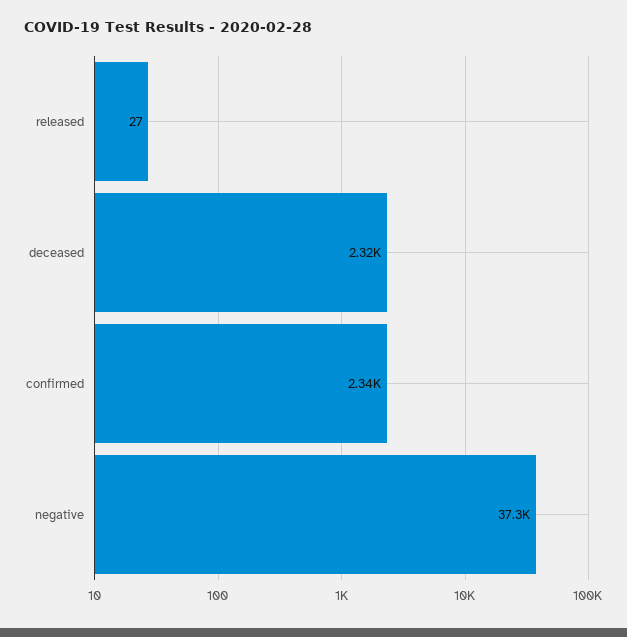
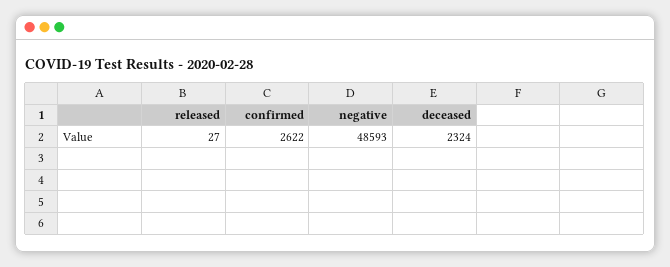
  {
    "released": 27,
    "deceased": 2324,
-   "confirmed": 2340,
+   "confirmed": 2622,
-   "negative": 37300
+   "negative": 48593
  }

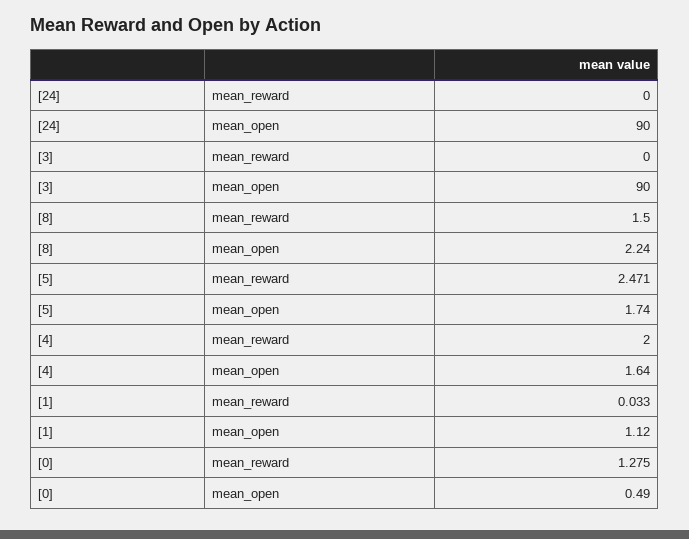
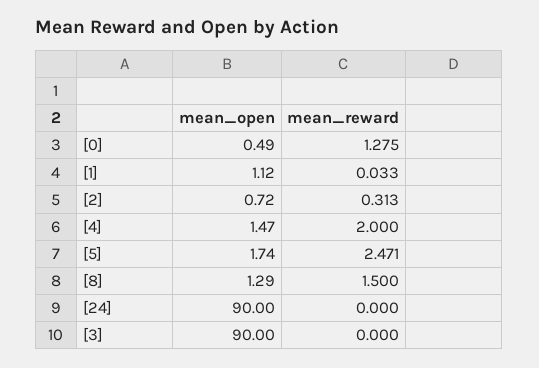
  {
    "[24]": {
      "mean_reward": 0,
      "mean_open": 90
    },
    "[3]": {
      "mean_reward": 0,
      "mean_open": 90
    },
    "[8]": {
      "mean_reward": 1.5,
-     "mean_open": 2.24
+     "mean_open": 1.29
    },
    "[5]": {
      "mean_reward": 2.471,
      "mean_open": 1.74
    },
    "[4]": {
      "mean_reward": 2,
-     "mean_open": 1.64
+     "mean_open": 1.47
    },
    "[1]": {
      "mean_reward": 0.033,
      "mean_open": 1.12
    },
    "[0]": {
      "mean_reward": 1.275,
      "mean_open": 0.49
-   }
+   },
+   "[2]": {
+     "mean_open": 0.72,
+     "mean_reward": 0.313
+   }
  }

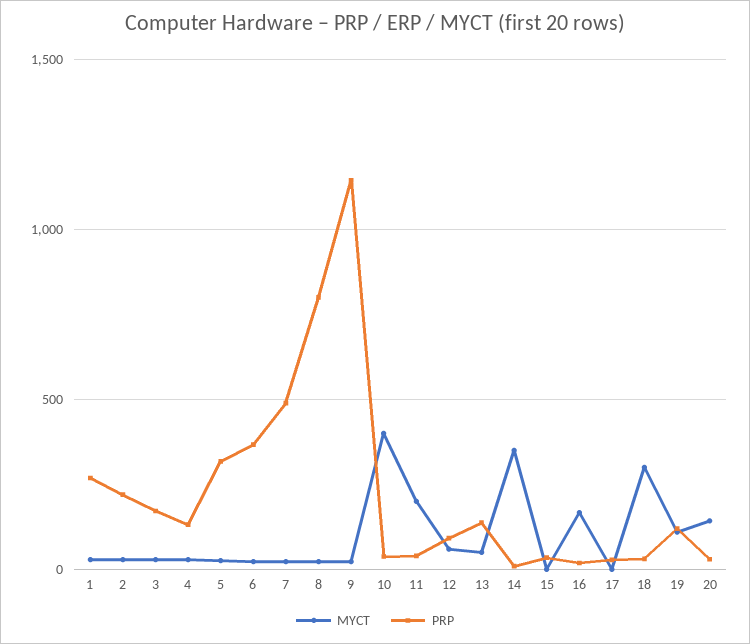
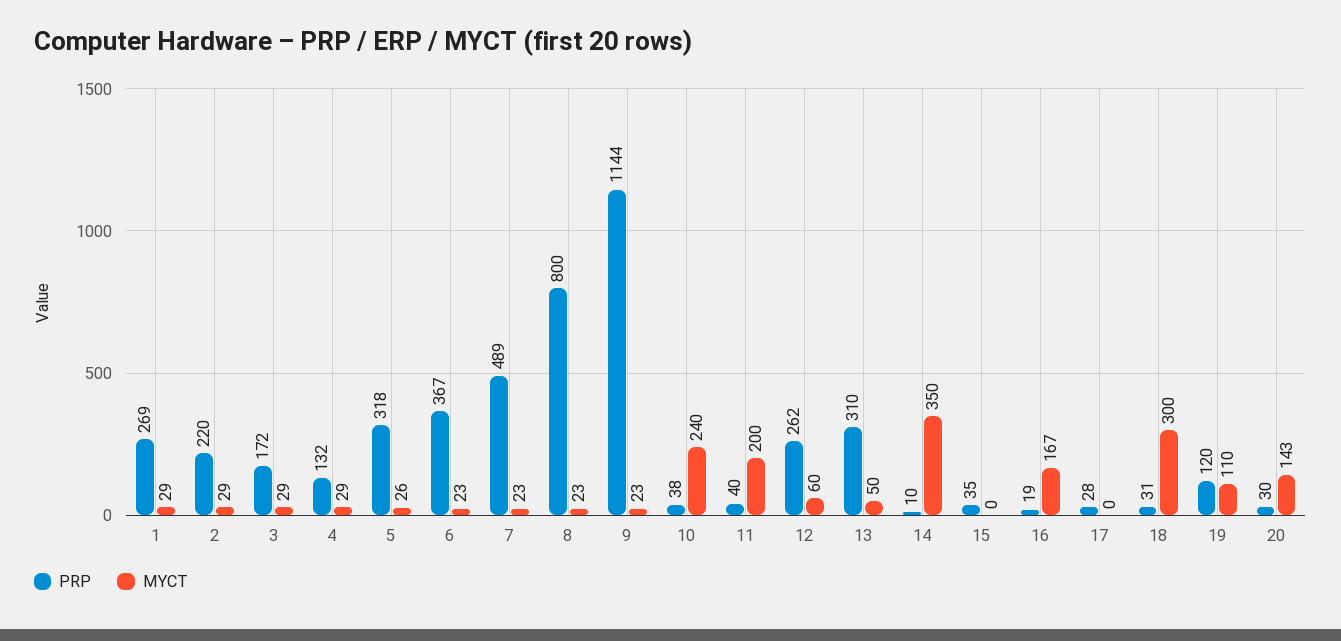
  {
    "MYCT": {
      "1": 29,
      "2": 29,
      "3": 29,
      "4": 29,
      "5": 26,
      "6": 23,
      "7": 23,
      "8": 23,
      "9": 23,
-     "10": 400,
+     "10": 240,
      "11": 200,
      "12": 60,
      "13": 50,
      "14": 350,
      "15": 0,
      "16": 167,
      "17": 0,
      "18": 300,
      "19": 110,
      "20": 143
    },
    "PRP": {
      "1": 269,
      "2": 220,
      "3": 172,
      "4": 132,
      "5": 318,
      "6": 367,
      "7": 489,
      "8": 800,
      "9": 1144,
      "10": 38,
      "11": 40,
-     "12": 100,
+     "12": 262,
-     "13": 150,
+     "13": 310,
      "14": 10,
      "15": 35,
      "16": 19,
      "17": 28,
      "18": 31,
      "19": 120,
      "20": 30
    }
  }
• • • • • • •
• **What to do**:
Give back each entry exactly as it appears. Leave pictures out.

• **Task response**:
  {
    "released": 27,
    "deceased": 2324,
-   "confirmed": 2340,
+   "confirmed": 2622,
-   "negative": 37300
+   "negative": 48593
  }

  {
    "[24]": {
      "mean_reward": 0,
      "mean_open": 90
    },
    "[3]": {
      "mean_reward": 0,
      "mean_open": 90
    },
    "[8]": {
      "mean_reward": 1.5,
-     "mean_open": 2.24
+     "mean_open": 1.29
    },
    "[5]": {
      "mean_reward": 2.471,
      "mean_open": 1.74
    },
    "[4]": {
      "mean_reward": 2,
-     "mean_open": 1.64
+     "mean_open": 1.47
    },
    "[1]": {
      "mean_reward": 0.033,
      "mean_open": 1.12
    },
    "[0]": {
      "mean_reward": 1.275,
      "mean_open": 0.49
-   }
+   },
+   "[2]": {
+     "mean_open": 0.72,
+     "mean_reward": 0.313
+   }
  }

  {
    "MYCT": {
      "1": 29,
      "2": 29,
      "3": 29,
      "4": 29,
      "5": 26,
      "6": 23,
      "7": 23,
      "8": 23,
      "9": 23,
-     "10": 400,
+     "10": 240,
      "11": 200,
      "12": 60,
      "13": 50,
      "14": 350,
      "15": 0,
      "16": 167,
      "17": 0,
      "18": 300,
      "19": 110,
      "20": 143
    },
    "PRP": {
      "1": 269,
      "2": 220,
      "3": 172,
      "4": 132,
      "5": 318,
      "6": 367,
      "7": 489,
      "8": 800,
      "9": 1144,
      "10": 38,
      "11": 40,
-     "12": 100,
+     "12": 262,
-     "13": 150,
+     "13": 310,
      "14": 10,
      "15": 35,
      "16": 19,
      "17": 28,
      "18": 31,
      "19": 120,
      "20": 30
    }
  }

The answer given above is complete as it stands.